> **Excerpt provided**:
↓
The term ‘black privilege’ was created in disparaging response to the concept of white privilege. Peddlers of the term range from non-intersectional liberals to the “we want our country back” crowd.

We’ve all heard the argument. It’s the idea that because black Americans have an entire month dedicated to black history, a television network focused solely on black entertainment and, of course, our very own black president. Then apparently not only is racism over, but black people are the privileged ones. This line of reasoning asserts that the modicum of surface-level progress has somehow balanced the scales against the societal inequality built into the very framework of this country that benefits white people — often at the expense of people of color. White privilege has produced social and educational advantages, generational wealth and, in some instances, a smug sense of entitlement that summons the audacity to feign offense when people of color dare to celebrate themselves despite this adversity.
↑
> **Tasks to complete**:
**a)** Return the portion of the passage about the term "black privilege" from "We’ve all heard" up to and including "despite this adversity.".
**b)** Answer these questions using the passage about the term "black privilege":
(i) In response to what concept was the term "black privilege" created?
(ii) In the argument the passage describes, what kind of television network do black Americans have?
(iii) Besides social and educational advantages, what does the passage say white privilege has produced?
Base every response solely on the passage about the term "black privilege."

> **Source data**:
↓
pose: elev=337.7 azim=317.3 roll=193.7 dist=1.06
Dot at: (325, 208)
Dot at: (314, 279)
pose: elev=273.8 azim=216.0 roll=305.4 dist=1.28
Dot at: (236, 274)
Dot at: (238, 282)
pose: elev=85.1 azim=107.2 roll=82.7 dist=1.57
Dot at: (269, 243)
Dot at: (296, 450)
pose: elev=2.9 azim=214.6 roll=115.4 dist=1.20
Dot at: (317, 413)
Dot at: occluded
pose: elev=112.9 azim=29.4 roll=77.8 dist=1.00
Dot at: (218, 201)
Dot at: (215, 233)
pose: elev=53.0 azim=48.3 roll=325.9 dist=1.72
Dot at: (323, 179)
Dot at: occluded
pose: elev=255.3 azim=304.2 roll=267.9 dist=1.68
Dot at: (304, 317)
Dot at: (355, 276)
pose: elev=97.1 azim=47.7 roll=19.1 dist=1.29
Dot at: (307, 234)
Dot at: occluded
↑
> **Outputs in order**:
**a)**
We’ve all heard the argument. It’s the idea that because black Americans have an entire month dedicated to black history, a television network focused solely on black entertainment and, of course, our very own black president. Then apparently not only is racism over, but black people are the privileged ones. This line of reasoning asserts that the modicum of surface-level progress has somehow balanced the scales against the societal inequality built into the very framework of this country that benefits white people — often at the expense of people of color. White privilege has produced social and educational advantages, generational wealth and, in some instances, a smug sense of entitlement that summons the audacity to feign offense when people of color dare to celebrate themselves despite this adversity.

**b)**
(i) The concept of white privilege.
(ii) A network focused solely on black entertainment.
(iii) Generational wealth and, in some instances, a smug sense of entitlement.